__Transcribed page contents__.
• • • • •

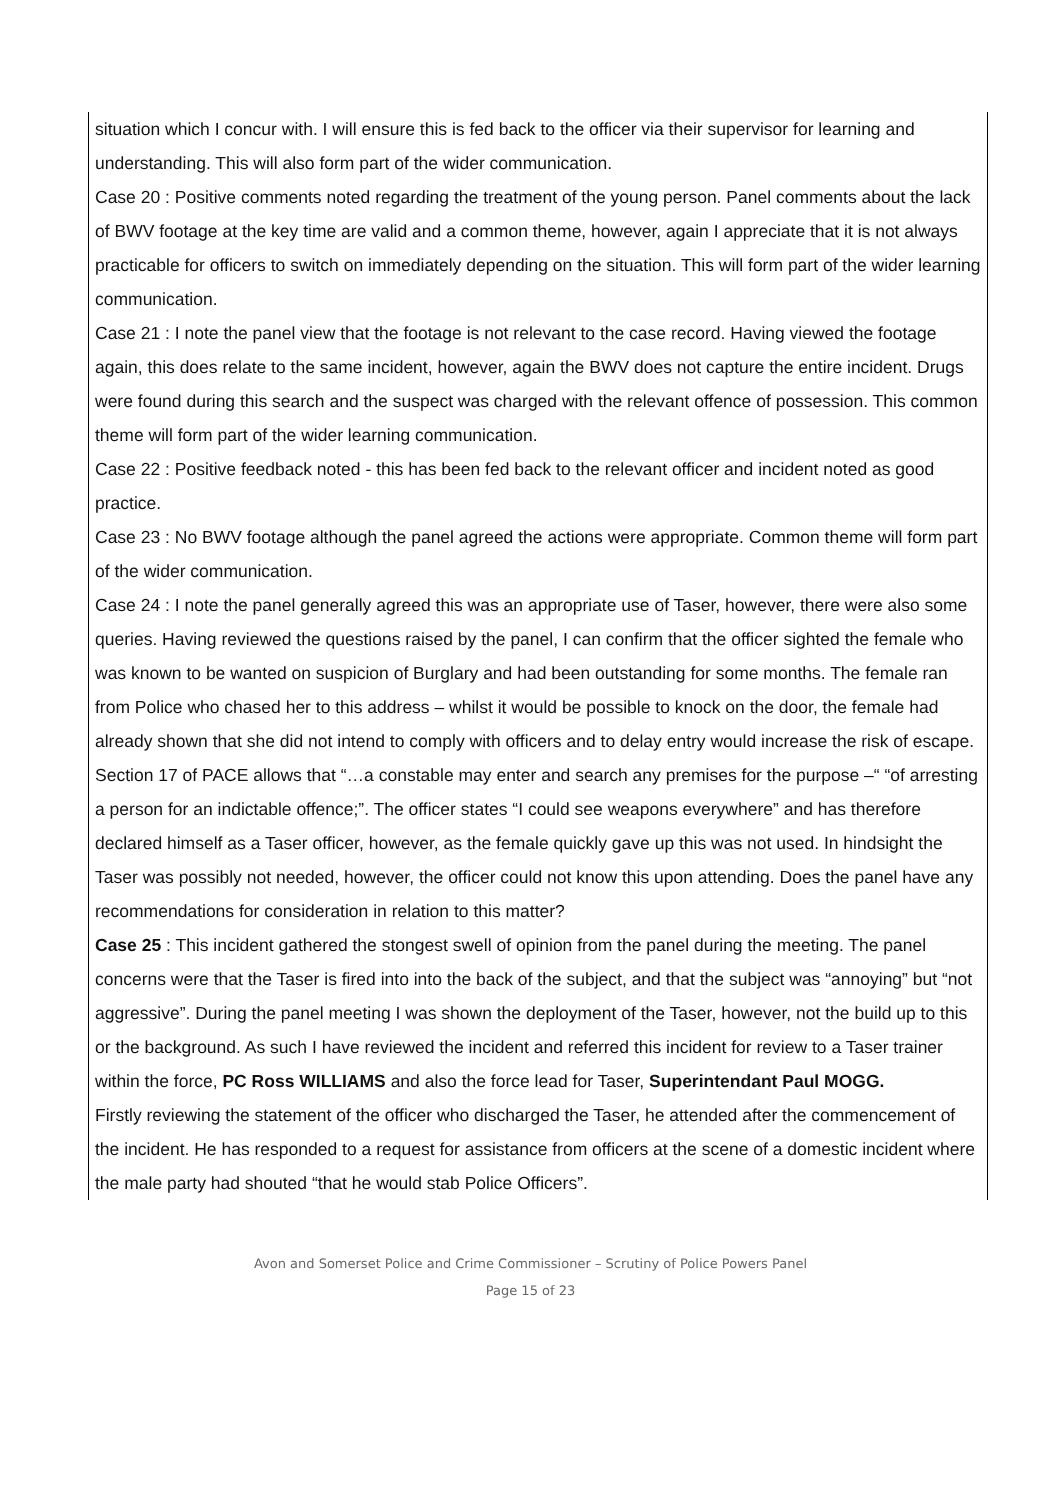situation which I concur with. I will ensure this is fed back to the officer via their supervisor for learning and understanding. This will also form part of the wider communication.
Case 20 : Positive comments noted regarding the treatment of the young person. Panel comments about the lack of BWV footage at the key time are valid and a common theme, however, again I appreciate that it is not always practicable for officers to switch on immediately depending on the situation. This will form part of the wider learning communication.
Case 21 : I note the panel view that the footage is not relevant to the case record. Having viewed the footage again, this does relate to the same incident, however, again the BWV does not capture the entire incident. Drugs were found during this search and the suspect was charged with the relevant offence of possession. This common theme will form part of the wider learning communication.
Case 22 : Positive feedback noted - this has been fed back to the relevant officer and incident noted as good practice.
Case 23 : No BWV footage although the panel agreed the actions were appropriate. Common theme will form part of the wider communication.
Case 24 : I note the panel generally agreed this was an appropriate use of Taser, however, there were also some queries. Having reviewed the questions raised by the panel, I can confirm that the officer sighted the female who was known to be wanted on suspicion of Burglary and had been outstanding for some months. The female ran from Police who chased her to this address – whilst it would be possible to knock on the door, the female had already shown that she did not intend to comply with officers and to delay entry would increase the risk of escape. Section 17 of PACE allows that “…a constable may enter and search any premises for the purpose –“ “of arresting a person for an indictable offence;”. The officer states “I could see weapons everywhere” and has therefore declared himself as a Taser officer, however, as the female quickly gave up this was not used. In hindsight the Taser was possibly not needed, however, the officer could not know this upon attending. Does the panel have any recommendations for consideration in relation to this matter?
Case 25 : This incident gathered the stongest swell of opinion from the panel during the meeting. The panel concerns were that the Taser is fired into into the back of the subject, and that the subject was “annoying” but “not aggressive”. During the panel meeting I was shown the deployment of the Taser, however, not the build up to this or the background. As such I have reviewed the incident and referred this incident for review to a Taser trainer within the force, PC Ross WILLIAMS and also the force lead for Taser, Superintendant Paul MOGG.
Firstly reviewing the statement of the officer who discharged the Taser, he attended after the commencement of the incident. He has responded to a request for assistance from officers at the scene of a domestic incident where the male party had shouted “that he would stab Police Officers”.
Avon and Somerset Police and Crime Commissioner – Scrutiny of Police Powers Panel
Page 15 of 23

• • • • •

Every line above holding the string "noted" should be listed.

__ANSWER TO THIS PROBLEM__.
Case 20 : Positive comments noted regarding the treatment of the young person. Panel comments about the lack of BWV footage at the key time are valid and a common theme, however, again I appreciate that it is not always practicable for officers to switch on immediately depending on the situation. This will form part of the wider learning communication.
Case 22 : Positive feedback noted - this has been fed back to the relevant officer and incident noted as good practice.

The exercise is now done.